Under \(H_a\), we have \(Y_i = \beta_0 + \beta_1 x_{i1} + \beta_2 x_{i2}+\beta_3 x_{i3} + \beta_4 x_{i4}+ \epsilon_i\),\(i=1,...,189\). \(x_{i3}\) is 1 if ith mother is black and 0 otherwise. \(x_{i4}\) is 1 if ith mother is neither white nor black and 0 otherwise. Other letters are defined same as the model under \(H_0\).
For the F test, we are testing
\(H_0:\beta_3=\beta_4=0\) against \(H_a:\beta_3\neq 0\) or \(\beta_4\neq 0\)
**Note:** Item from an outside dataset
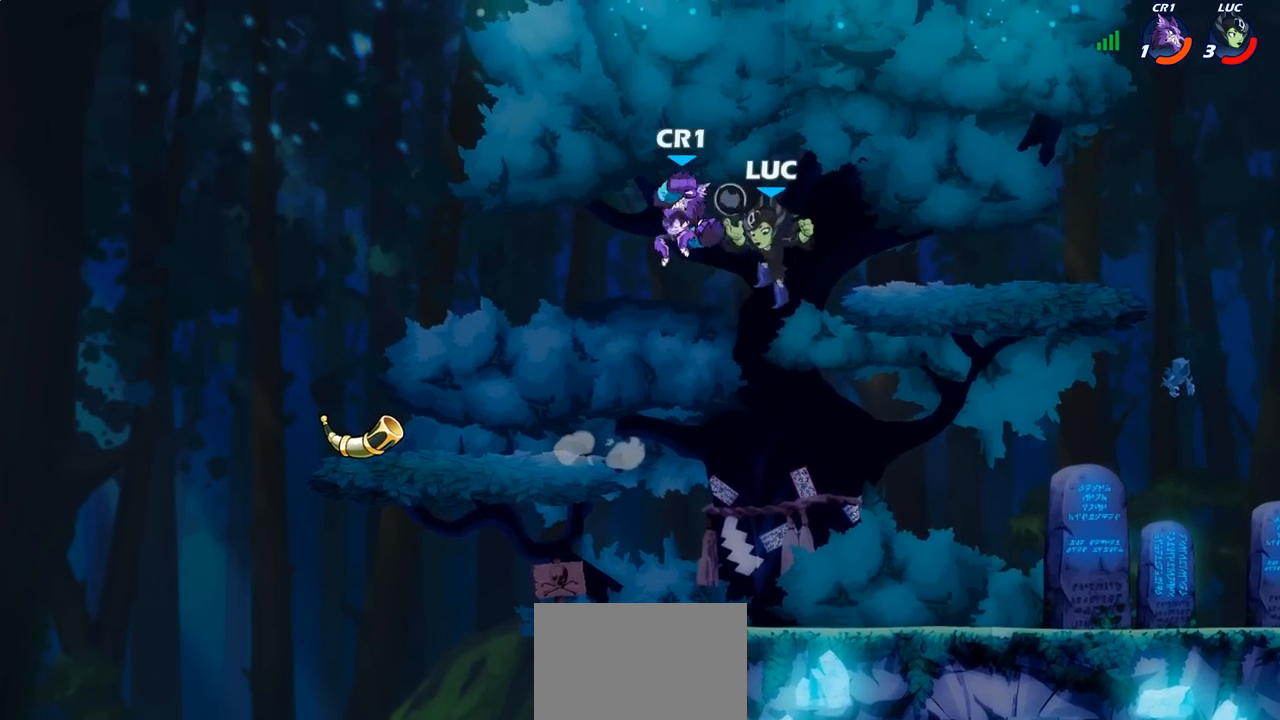
{"buttons": [], "left_stick": "up-right", "right_stick": "center", "events": [[83, "left_stick", "up-right"], [150, "CROSS", "down"], [150, "left_stick", "up-left"], [200, "SQUARE", "down"], [233, "CROSS", "up"], [250, "SQUARE", "up"], [333, "left_stick", "up-right"]]}
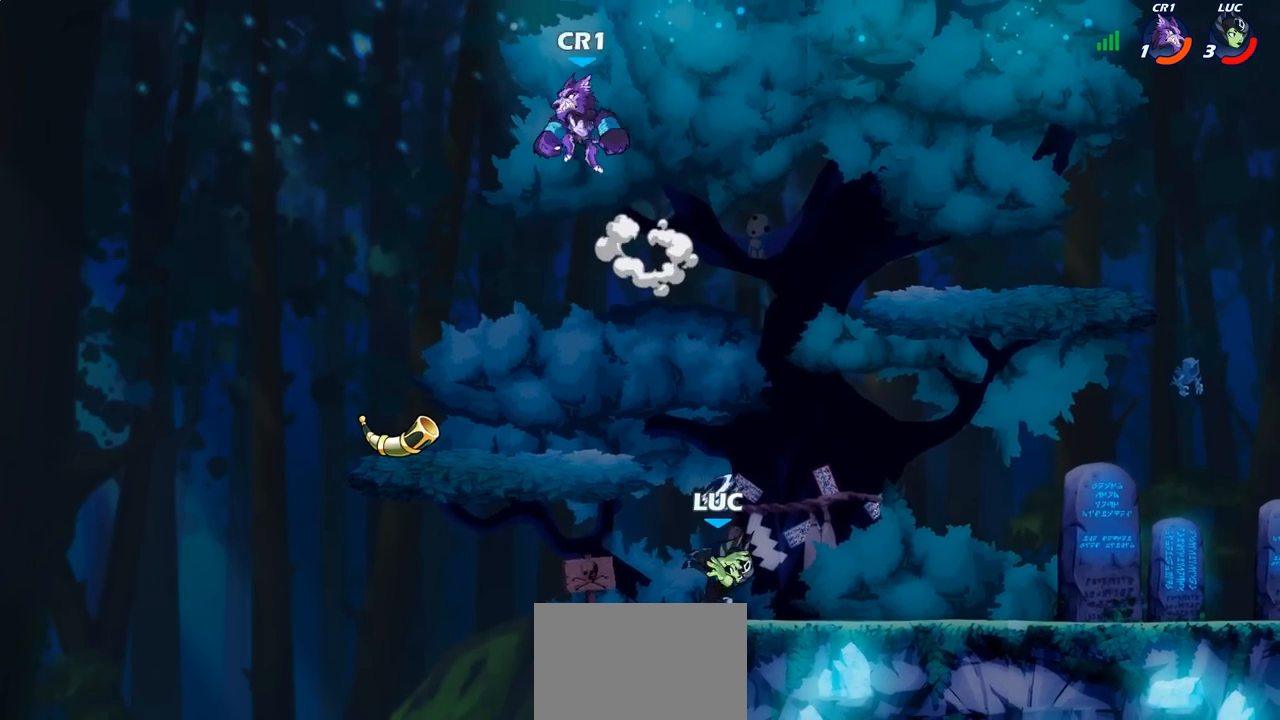
{"buttons": [], "left_stick": "center", "right_stick": "center", "events": [[183, "left_stick", "up-left"], [250, "CROSS", "down"], [300, "CIRCLE", "down"], [317, "CROSS", "up"], [400, "left_stick", "center"], [417, "CIRCLE", "up"]]}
(b). Interpret the results in anova(lm_gpa). Specifically, read the sample test statistic from R output, give the distribution of the model-generated test statistic under \(H_0\), and explain how the resulting p-value is calculated and interpreted.
Solution:
The sample test statistics \(f_{obs}=4.7799\). The model-generated test statistic F follows an F distribution of 2 numerator degree of freedom and 184 denominator degree of freedom under \(H_0\).
Then p-value is calculated by \(\mathbb{P}(F>f_{obs})=0.009467<0.05\). Thus we will reject \(H_0\) at 0.05 level. Namely, mothers’ race has significant effect on birthweight of babies.
We still look at the birthwt data in Q3. Consider the model fitted at \(H_a\). Suppose we are interested in predicting the birthweight of a baby who has a 30-year-old white mother with weight 130.
Specify a row matrix \(\mathbf{x}^*\) so that \(y^*=\mathbf{x}^*\mathbf{b}\) gives the least square predictor. Use summary(lm_bw) from Q3 to find \(y^*\).
Solution:
\(\mathbf{x}^*=(1,130,30,0,0)\).
Thus \(y^*=2461.147+130*4.620+30*1.299=3100.717\)